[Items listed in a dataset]
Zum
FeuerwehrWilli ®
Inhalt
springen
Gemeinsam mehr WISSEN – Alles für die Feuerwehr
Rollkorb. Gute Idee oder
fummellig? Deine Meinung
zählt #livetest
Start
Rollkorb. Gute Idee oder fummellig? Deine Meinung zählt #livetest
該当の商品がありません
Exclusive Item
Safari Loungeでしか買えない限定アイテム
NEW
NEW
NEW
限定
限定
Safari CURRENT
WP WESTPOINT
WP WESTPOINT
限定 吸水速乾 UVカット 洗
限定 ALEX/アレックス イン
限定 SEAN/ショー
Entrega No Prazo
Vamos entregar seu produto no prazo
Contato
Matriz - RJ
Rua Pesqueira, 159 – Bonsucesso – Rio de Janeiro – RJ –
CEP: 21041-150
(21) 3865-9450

--

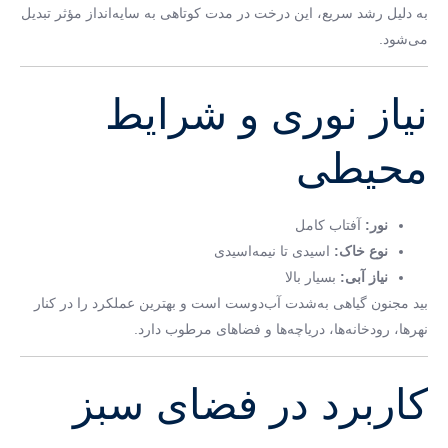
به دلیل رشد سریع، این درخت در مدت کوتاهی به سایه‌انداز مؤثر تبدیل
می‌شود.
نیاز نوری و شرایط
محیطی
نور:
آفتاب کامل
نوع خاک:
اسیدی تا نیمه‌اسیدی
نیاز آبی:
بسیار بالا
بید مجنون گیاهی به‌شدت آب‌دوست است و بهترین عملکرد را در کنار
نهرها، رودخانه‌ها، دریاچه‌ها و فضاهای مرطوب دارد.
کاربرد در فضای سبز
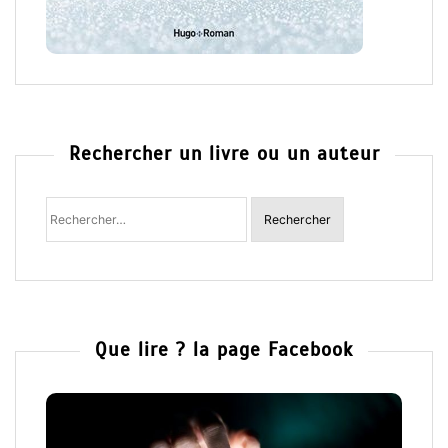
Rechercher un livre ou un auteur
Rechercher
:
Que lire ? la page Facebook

---

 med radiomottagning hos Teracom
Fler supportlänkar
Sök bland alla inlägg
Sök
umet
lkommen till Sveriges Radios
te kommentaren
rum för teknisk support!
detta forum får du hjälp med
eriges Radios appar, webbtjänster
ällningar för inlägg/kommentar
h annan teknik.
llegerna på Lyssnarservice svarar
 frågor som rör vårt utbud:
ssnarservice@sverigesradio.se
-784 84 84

### [DESCRIPTION OF THE TASK]
Echo the lines above verbatim, starting at the line containing "Rechercher un livre ou un auteur" and continuing through the line containing "Que lire ? la page Facebook", both included.

### [FINISHED TASK]
Rechercher un livre ou un auteur
Rechercher
:
Que lire ? la page Facebook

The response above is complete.